Parameter	Default	Description
`--slurm_account`	`def-rec3141`	SLURM `--account` for job submission
`--conda_path`	(none)	Path to conda/mamba `bin/` for SLURM jobs

Outputs¶

results/
├── preprocess/<sample>/        QC'd reads + FastQC reports
├── error_correct/<sample>/     Three-phase error-corrected reads
├── normalize/<sample>/         Coverage-normalized reads + k-mer histograms
├── merge/<sample>/             Merged + quality-trimmed reads
├── assembly/<sample>/
│   ├── <sample>.dedupe.fasta   Final deduplicated assembly
│   ├── <sample>.tadpole.fasta  Per-assembler outputs
│   ├── <sample>.megahit.fasta
│   ├── <sample>.spades.fasta
│   ├── <sample>.metaspades.fasta
│   └── <sample>.assembly_stats.txt
├── mapping/<sample>/
│   ├── <sample>.sorted.bam     Alignments
│   ├── <sample>.sorted.bam.bai BAM index
│   ├── <sample>.depths.txt     Depth matrix (MetaBAT2 format)
│   └── <sample>.covstats.txt   Per-contig coverage statistics
└── pipeline_info/              Nextflow reports (timeline, trace, DAG)

In co-assembly mode, <sample> is replaced with coassembly for assembly and mapping directories.

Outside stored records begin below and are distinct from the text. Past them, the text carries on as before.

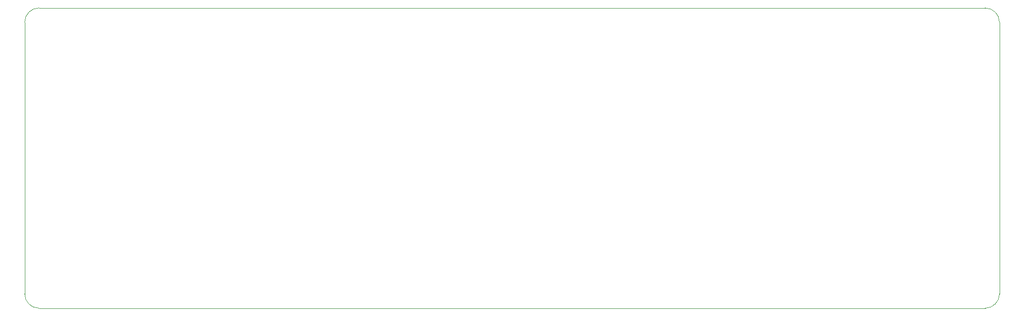
<source format=gbr>
%TF.GenerationSoftware,KiCad,Pcbnew,7.0.1-0*%
%TF.CreationDate,2023-07-02T18:57:52-05:00*%
%TF.ProjectId,Segway V3,53656777-6179-4205-9633-2e6b69636164,V1*%
%TF.SameCoordinates,Original*%
%TF.FileFunction,Profile,NP*%
%FSLAX46Y46*%
G04 Gerber Fmt 4.6, Leading zero omitted, Abs format (unit mm)*
G04 Created by KiCad (PCBNEW 7.0.1-0) date 2023-07-02 18:57:52*
%MOMM*%
%LPD*%
G01*
G04 APERTURE LIST*
%TA.AperFunction,Profile*%
%ADD10C,0.100000*%
%TD*%
G04 APERTURE END LIST*
D10*
X73660000Y-144780000D02*
G75*
G03*
X76200000Y-147320000I2540000J0D01*
G01*
X243840000Y-147320000D02*
G75*
G03*
X246380000Y-144780000I0J2540000D01*
G01*
X246380000Y-96520000D02*
G75*
G03*
X243840000Y-93980000I-2540000J0D01*
G01*
X76200000Y-93980000D02*
G75*
G03*
X73660000Y-96520000I0J-2540000D01*
G01*
X76200000Y-93980000D02*
X243840000Y-93980000D01*
X73660000Y-144780000D02*
X73660000Y-96520000D01*
X243840000Y-147320000D02*
X76200000Y-147320000D01*
X246380000Y-96520000D02*
X246380000Y-144780000D01*
M02*

</source>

Feed these outputs into mag_analysis:

cd ../mag_analysis
./run-mag-analysis.sh \
    --assembly results/assembly/<sample>/<sample>.dedupe.fasta \
    --depths results/mapping/<sample>/<sample>.depths.txt \
    --bam_dir results/mapping/<sample>/ \
    --outdir /path/to/analysis --db_dir /path/to/databases

Profiles¶

Profile	Use case
`standard`	Local execution (default)
`test`	Small test data, reduced resources (4 CPUs, 8 GB)
`slurm`	SLURM cluster execution

Resource Requirements¶

Component	CPUs	RAM	Notes
Preprocessing (BBTools)	8	16 GB	Per-sample; parallelized
Error correction	8	16 GB	Three sequential phases per sample
SPAdes / metaSPAdes	24	250 GB	Most memory-intensive step
Megahit	24	250 GB	Lower peak memory than SPAdes
Tadpole	24	250 GB	Fast, single k-mer assembly
BBMap read mapping	8	16 GB	Per-sample mapping
Human decontamination	8	16 GB	BBTools removehuman.sh

Input¶

--input must point to a directory containing paired-end Illumina reads:

input_dir/
├── sampleA_S1_L001_R1_001.fastq.gz
├── sampleA_S1_L001_R2_001.fastq.gz
├── sampleB_S2_L001_R1_001.fastq.gz
├── sampleB_S2_L001_R2_001.fastq.gz
└── ...

R2 files are matched by replacing _R1_ with _R2_. The sample ID is extracted as the first field before _ in the filename.

Design Notes¶

Multi-assembler approach. Four assemblers capture different k-mer ranges. Cascade deduplication (100% -> 99% -> 98%) merges them into a single non-redundant contig set.
Three-phase error correction. Overlap-based (bbmerge ecco), clump-based (clumpify ecc, 4 passes), and k-mer-based (tadpole ecc k=62) correction each catch different error types.
Human decontamination. Enabled by default via BBTools' removehuman.sh. Disable with --run_remove_human false.
Interleaved read handling. BBTools operates on interleaved FASTQ throughout, simplifying channel plumbing.
Graceful assembler failure. All assemblers use set +e and produce an empty FASTA on error. The deduplication step skips empty files.
SRA-safe. Automatic fallbacks for SRA-stripped read headers that lack optical duplicate coordinates.